[Extrait]
• • • • •
A la fin du dernier millénaire, Jean-Yves Calvez titrait un petit livre suggestif Les silences de la doctrine sociale catholique (éd. de l’Atelier, 1999). Parmi ces silences, il pointait les activités financières contemporaines. Pour le passé, il signalait la présence dans la pensée sociale de l’Église de mises en garde contre les manipulations déstabilisatrices de la valeur des monnaies, de condamnation de la spéculation contre la monnaie de son propre pays, d’une insistance sur le rôle de la finance dans la promotion des investissements. Les Églises chrétiennes ont par ailleurs alerté les consciences contre l’aide financière apportée aux pays pratiquant l’apartheid, et, dès l’avant guerre, elles ont été pionnières du soutien aux investissements que l’on qualifie aujourd’hui de « socialement responsables ». Le document d’étude du Conseil Œcuménique des Églises La foi chrétienne et l’économie mondiale aujourd’hui (WCC, Genève, 1994) en rassemblait les principaux thèmes. Remontant encore plus en arrière, restent dans toutes les mémoires la condamnation des prêts à taux usuraires, l’annulation jubilaire des dettes et la légitimation des profits nourris du patrimoine risqué dans une entreprise.
Dans le contexte actuel de la globalisation, les activités financières présentent de telles nouveautés qu’elles demeurent un chantier ouvert. Le Conseil pontifical Justice et Paix a publié en 1994 la réflexion pionnière d’Antoine de Salins et François Villeroy de Galhau Le développement moderne des activités financières au regard des exigences éthiques du christianisme (Libreria éditrice Vaticana, 1994).
• • • • •
[Enregistrements de données]
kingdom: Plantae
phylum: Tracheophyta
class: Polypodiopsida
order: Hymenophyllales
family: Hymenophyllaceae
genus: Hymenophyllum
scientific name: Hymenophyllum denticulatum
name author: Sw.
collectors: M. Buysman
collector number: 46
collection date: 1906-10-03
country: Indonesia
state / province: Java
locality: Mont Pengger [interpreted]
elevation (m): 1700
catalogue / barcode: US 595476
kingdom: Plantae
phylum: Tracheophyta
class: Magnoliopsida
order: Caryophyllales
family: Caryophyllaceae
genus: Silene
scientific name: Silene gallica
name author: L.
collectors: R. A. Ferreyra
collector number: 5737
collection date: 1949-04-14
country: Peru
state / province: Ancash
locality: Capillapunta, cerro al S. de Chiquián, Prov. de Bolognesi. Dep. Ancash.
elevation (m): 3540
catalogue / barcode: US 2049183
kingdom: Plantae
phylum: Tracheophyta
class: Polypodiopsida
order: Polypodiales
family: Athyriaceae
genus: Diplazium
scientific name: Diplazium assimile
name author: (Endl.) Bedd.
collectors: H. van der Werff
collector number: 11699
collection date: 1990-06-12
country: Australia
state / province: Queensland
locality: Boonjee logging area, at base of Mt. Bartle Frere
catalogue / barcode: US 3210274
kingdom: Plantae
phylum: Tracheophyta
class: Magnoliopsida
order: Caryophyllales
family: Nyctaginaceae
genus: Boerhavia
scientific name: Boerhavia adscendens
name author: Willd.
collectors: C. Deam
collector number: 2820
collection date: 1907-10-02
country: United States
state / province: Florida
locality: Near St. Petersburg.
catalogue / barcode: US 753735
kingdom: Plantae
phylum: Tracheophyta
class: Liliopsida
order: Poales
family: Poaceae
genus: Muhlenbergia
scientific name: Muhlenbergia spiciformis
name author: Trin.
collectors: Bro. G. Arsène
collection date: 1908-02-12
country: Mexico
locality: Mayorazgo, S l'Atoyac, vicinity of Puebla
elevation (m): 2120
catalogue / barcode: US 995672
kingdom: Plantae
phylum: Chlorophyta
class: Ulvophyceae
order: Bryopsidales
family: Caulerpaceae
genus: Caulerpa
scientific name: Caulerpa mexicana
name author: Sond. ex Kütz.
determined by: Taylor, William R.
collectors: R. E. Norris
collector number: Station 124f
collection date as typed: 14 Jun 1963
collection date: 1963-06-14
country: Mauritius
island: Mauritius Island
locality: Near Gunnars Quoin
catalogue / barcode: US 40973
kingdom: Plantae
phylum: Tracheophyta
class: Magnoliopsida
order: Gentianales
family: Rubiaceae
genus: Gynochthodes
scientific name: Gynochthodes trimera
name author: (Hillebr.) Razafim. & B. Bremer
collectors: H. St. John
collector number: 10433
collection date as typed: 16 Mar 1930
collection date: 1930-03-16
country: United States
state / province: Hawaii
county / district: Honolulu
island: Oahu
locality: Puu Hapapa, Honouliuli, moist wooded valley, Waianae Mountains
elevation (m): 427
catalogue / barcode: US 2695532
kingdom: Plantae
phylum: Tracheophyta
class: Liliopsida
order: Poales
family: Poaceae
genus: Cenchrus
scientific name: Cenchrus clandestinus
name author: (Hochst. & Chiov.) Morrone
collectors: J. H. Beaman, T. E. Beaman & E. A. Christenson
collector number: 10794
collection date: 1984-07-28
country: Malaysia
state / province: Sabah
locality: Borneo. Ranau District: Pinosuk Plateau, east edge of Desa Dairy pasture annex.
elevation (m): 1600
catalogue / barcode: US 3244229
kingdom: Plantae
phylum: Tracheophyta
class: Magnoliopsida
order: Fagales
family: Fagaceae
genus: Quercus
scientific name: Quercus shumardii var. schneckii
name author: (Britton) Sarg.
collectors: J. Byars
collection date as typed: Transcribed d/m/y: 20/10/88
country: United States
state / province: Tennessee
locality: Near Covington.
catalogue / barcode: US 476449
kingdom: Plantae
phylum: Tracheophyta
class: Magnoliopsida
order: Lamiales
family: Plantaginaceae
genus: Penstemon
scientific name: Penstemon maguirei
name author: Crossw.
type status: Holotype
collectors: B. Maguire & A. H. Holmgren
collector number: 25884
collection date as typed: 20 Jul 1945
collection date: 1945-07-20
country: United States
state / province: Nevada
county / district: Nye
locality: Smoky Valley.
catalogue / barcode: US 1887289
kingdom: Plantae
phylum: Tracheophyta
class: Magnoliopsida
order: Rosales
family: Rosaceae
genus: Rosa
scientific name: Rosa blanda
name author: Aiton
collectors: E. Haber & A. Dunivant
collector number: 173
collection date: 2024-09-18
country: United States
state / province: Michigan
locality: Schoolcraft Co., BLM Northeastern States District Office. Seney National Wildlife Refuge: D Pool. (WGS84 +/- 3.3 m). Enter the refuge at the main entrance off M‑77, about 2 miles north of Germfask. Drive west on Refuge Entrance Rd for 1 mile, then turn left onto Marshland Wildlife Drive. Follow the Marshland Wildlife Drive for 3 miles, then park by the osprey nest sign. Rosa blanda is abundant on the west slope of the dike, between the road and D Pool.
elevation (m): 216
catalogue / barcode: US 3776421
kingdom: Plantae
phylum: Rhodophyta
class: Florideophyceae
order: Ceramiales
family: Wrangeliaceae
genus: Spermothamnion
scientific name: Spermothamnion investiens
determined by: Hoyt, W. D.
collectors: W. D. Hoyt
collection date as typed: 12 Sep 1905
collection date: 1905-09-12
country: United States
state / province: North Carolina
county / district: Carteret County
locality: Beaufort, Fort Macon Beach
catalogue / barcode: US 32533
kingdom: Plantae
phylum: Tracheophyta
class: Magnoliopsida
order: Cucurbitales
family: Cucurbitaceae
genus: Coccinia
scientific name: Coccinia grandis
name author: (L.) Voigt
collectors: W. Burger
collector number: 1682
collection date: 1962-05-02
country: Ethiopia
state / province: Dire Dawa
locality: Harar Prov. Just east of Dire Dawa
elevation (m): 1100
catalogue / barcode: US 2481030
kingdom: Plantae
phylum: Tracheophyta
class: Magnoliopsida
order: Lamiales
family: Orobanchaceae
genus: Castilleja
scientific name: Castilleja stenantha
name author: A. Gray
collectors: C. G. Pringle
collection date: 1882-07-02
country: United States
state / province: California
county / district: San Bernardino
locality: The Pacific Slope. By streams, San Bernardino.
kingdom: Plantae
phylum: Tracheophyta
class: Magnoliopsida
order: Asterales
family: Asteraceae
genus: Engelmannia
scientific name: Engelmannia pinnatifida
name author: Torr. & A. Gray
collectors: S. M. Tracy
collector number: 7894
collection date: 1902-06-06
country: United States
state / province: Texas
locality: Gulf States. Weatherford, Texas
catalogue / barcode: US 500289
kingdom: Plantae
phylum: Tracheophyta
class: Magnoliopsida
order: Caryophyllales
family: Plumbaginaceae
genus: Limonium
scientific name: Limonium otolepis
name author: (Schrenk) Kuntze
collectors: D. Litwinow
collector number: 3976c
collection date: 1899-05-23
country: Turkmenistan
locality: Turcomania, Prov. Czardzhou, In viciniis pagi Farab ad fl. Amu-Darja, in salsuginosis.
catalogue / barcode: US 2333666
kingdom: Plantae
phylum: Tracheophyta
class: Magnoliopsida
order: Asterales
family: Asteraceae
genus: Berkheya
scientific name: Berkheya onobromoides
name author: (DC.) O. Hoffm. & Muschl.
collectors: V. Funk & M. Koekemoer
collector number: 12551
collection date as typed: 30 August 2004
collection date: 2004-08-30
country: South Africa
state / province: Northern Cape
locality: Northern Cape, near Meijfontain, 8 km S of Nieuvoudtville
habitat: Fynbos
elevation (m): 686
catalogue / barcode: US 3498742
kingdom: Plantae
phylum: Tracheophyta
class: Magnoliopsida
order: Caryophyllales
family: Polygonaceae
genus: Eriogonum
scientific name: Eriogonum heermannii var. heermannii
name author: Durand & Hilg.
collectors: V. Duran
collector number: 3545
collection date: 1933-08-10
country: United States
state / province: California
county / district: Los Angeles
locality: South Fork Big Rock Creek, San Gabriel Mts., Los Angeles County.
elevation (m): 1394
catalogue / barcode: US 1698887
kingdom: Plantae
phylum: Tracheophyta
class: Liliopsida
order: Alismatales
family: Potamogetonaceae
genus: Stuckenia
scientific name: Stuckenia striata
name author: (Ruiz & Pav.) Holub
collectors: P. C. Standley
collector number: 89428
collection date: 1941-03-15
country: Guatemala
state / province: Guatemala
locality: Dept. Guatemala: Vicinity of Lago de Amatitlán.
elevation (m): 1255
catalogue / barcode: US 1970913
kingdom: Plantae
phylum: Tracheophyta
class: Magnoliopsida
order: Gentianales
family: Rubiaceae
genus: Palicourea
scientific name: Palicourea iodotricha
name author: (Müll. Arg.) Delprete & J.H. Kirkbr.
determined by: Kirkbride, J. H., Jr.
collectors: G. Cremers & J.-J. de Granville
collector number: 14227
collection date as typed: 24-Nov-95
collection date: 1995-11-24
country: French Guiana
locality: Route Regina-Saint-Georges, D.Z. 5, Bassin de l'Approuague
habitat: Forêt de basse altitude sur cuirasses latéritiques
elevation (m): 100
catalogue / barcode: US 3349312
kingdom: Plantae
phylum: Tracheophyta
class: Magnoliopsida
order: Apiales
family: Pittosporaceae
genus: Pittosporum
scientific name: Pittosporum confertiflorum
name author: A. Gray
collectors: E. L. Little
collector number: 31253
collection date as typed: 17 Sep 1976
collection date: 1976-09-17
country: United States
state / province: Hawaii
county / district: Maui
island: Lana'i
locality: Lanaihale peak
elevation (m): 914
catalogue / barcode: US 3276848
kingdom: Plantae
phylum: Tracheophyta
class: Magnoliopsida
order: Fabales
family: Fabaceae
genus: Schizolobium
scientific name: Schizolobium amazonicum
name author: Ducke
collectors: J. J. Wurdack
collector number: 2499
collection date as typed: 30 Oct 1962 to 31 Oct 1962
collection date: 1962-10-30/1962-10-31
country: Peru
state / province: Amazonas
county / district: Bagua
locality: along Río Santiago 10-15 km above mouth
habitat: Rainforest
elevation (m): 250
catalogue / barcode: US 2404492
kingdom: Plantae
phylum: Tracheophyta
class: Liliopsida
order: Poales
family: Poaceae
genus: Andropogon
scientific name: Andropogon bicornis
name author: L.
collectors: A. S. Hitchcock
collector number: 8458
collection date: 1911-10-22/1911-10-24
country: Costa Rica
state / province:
• • • • •
[Consigne]
Selon l'extrait, pourquoi les activités financières demeurent-elles un chantier ouvert dans le contexte actuel de la globalisation ?

[Réponse]
Dans ce contexte, elles présentent de telles nouveautés qu'elles restent un chantier ouvert.